While the scale of the activity was vast, its impact was rather muted given the relatively low number of followers of the accounts.
The massive scale of the attempted manipulation nevertheless bodes ill for the quality of online debate in India as the election approaches.
It remains important to be able to expose such efforts, researchers said.
The DFRLab scanned traffic on the hashtag #TNwelcomesModi, short for "Tamil Nadu welcomes Modi," which trended in India on February 9-10 and was mentioned over 777,000 times in two days.
The most frequently posting account was @SasiMaha6, which posted #TNwelcomesModi tweets 1,803 times during the scan, or roughly one tweet every 15 seconds.

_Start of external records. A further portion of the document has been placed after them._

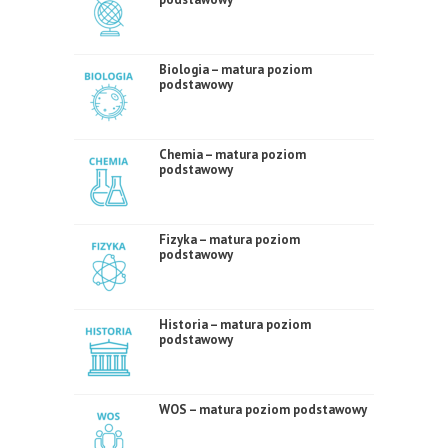
Biologia – matura poziom
podstawowy
Chemia – matura poziom
podstawowy
Fizyka – matura poziom
podstawowy
Historia – matura poziom
podstawowy
WOS – matura poziom podstawowy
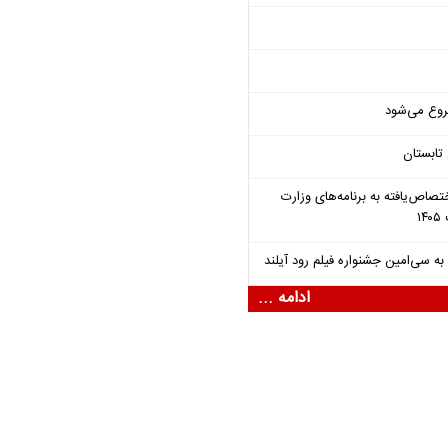
روع می‌شود
تابستان
تصاص‌یافته به برنامه‌های وزارت
ادامه ...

Another high-volume account was @priyamanaval6, which posted the hashtag 1,677 times, or roughly one tweet every 17 seconds for over seven hours.
These sustained rates are far too high for human posting, researchers said. The top three accounts alone posted #TNwelcomesModi 4,914 times, or roughly 10 percent of all traffic in the scan.
The 50 most active accounts generated 30,446 tweets, or 61.2 percent of all traffic.
The bot-driven praise for Modi's visit was countered, in part, by bots. On February 10, the hashtag #GoBackModi also trended, pushing messages that supported the Congress Party.
This hashtag trended even faster, racking up 49,538 tweets in just over three hours in the early morning of February 10. It peaked at a lower rate, however, generating 447,000 posts on February 9-10.
Just like #TNwelcomesModi, #GoBackModi was heavily pushed by a small number of high-volume accounts that posted hundreds of times an hour. Unlike #TNwelcomesModi, these accounts were still not suspended at the time of drafting.
The most active was @PhillyTdp, which posted on #GoBackModi 2,179 times as the hashtag took off -- a staggering one tweet every 5.3 seconds for over three hours.
Other accounts were similarly hyperactive. The second most active, @nritdpusa, posted 1,899 times in three hours, or roughly one tweet every 6 seconds.
Overall, the nearly 50,000 tweets in the #TNwelcomesModi scan were posted by just 891 accounts, while the nearly 50,000 tweets in the #GoBackModi scan were posted by 7,394 accounts.
By any measure, #TNwelcomesModi saw a much more aggressive attempt to make the hashtag trend from a much smaller user base, researchers wrote in the blog.